→ **WHAT THE TASK ASKS**: Everything in the listing below needs restating exactly, apart from the pictures.

→ **RECORDS**:
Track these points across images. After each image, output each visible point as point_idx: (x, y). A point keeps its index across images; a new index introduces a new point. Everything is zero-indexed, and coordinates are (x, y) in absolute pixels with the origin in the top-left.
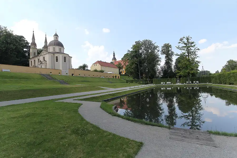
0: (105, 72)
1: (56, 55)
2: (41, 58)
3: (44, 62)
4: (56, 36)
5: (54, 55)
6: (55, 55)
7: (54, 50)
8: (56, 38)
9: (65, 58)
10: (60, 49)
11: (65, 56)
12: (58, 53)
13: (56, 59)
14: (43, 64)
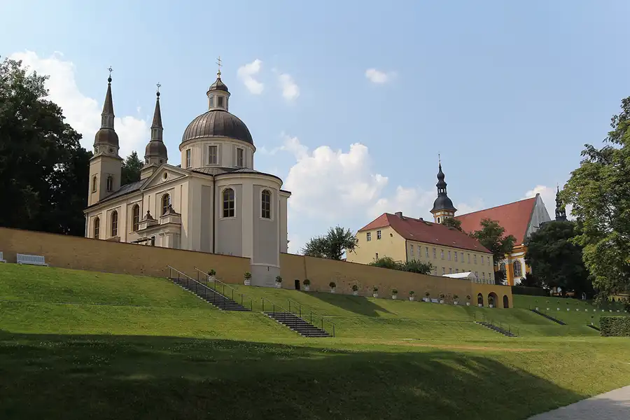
0: (432, 273)
1: (225, 183)
2: (150, 203)
3: (168, 220)
4: (221, 94)
5: (214, 182)
6: (218, 184)
7: (212, 159)
8: (220, 101)
9: (266, 196)
10: (240, 151)
11: (267, 184)
12: (230, 171)
13: (225, 205)
14: (161, 232)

→ **OUTPUT FOR THIS EXERCISE**:
Track these points across images. After each image, output each visible point as point_idx: (x, y). A point keeps its index across images; a new index introduces a new point. Everything is zero-indexed, and coordinates are (x, y) in absolute pixels with the origin in the top-left.
0: (105, 72)
1: (56, 55)
2: (41, 58)
3: (44, 62)
4: (56, 36)
5: (54, 55)
6: (55, 55)
7: (54, 50)
8: (56, 38)
9: (65, 58)
10: (60, 49)
11: (65, 56)
12: (58, 53)
13: (56, 59)
14: (43, 64)
0: (432, 273)
1: (225, 183)
2: (150, 203)
3: (168, 220)
4: (221, 94)
5: (214, 182)
6: (218, 184)
7: (212, 159)
8: (220, 101)
9: (266, 196)
10: (240, 151)
11: (267, 184)
12: (230, 171)
13: (225, 205)
14: (161, 232)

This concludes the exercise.